Halley / Non-Linear Narratives as Distributed Logs

Created Wed, 21 May 2025 13:43:00 +0000 Modified Sun, 31 Aug 2025 22:17:24 +0000
215 Words

Non-linear storytelling looks like chaos: flashbacks, flashforwards, parallel timelines.
But there’s structure underneath.

It works less like a single log and more like a distributed system with partial ordering.

Causality, Not Chronology

Linear time is convenient, not necessary.
Non-linear narratives still have:

  • Cause and effect
  • Thematic arcs
  • Character development

The order of presentation is rearranged, but the causal graph is intact.

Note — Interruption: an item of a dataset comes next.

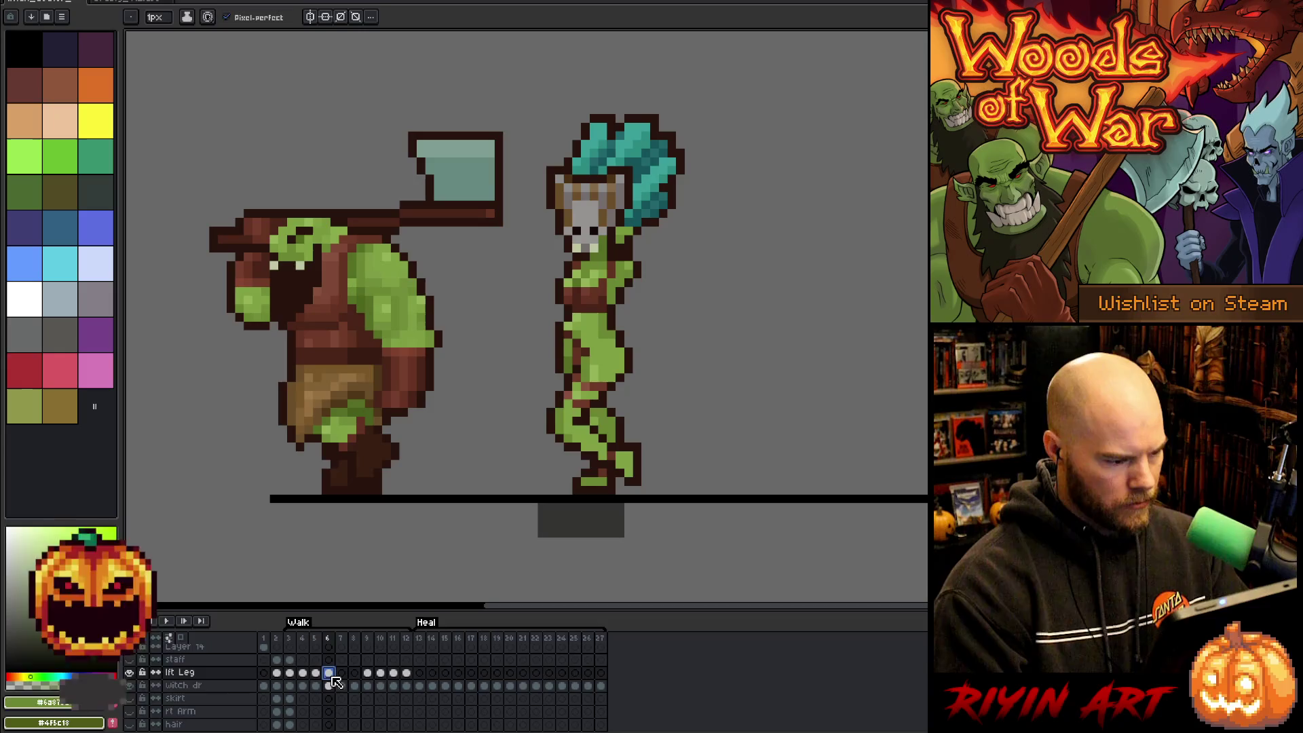
key(Right)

Readers as Log Reconstructors

A scrambled timeline makes the reader:

  • Assemble the full order of events themselves
  • Infer missing pieces across jumps
  • Hold multiple partial states in memory

It’s more work, but it’s deliberate. The tension comes from building the map.

Benefits of the Scramble

Non-linear structures allow:

  • Revealing information when it matters thematically, not temporally
  • Holding back key context for emotional impact
  • Mirroring how memory and trauma actually work

It’s an expressive tool, not a gimmick.

Failure Modes

When it fails:

  • Jumps feel random, not purposeful
  • Reader can’t reconstruct causality
  • Thematic weight gets buried under confusion

Like distributed systems, non-linear narratives need clear signals for ordering.

Why It Matters

Understanding non-linear narratives as distributed logs helps critique them:

  • Are the jumps intentional?
  • Is there a recoverable order?
  • Does the structure add or just obscure?

Scrambled timelines are harder to write and read.
Done right, they create a richer narrative than linearity ever could.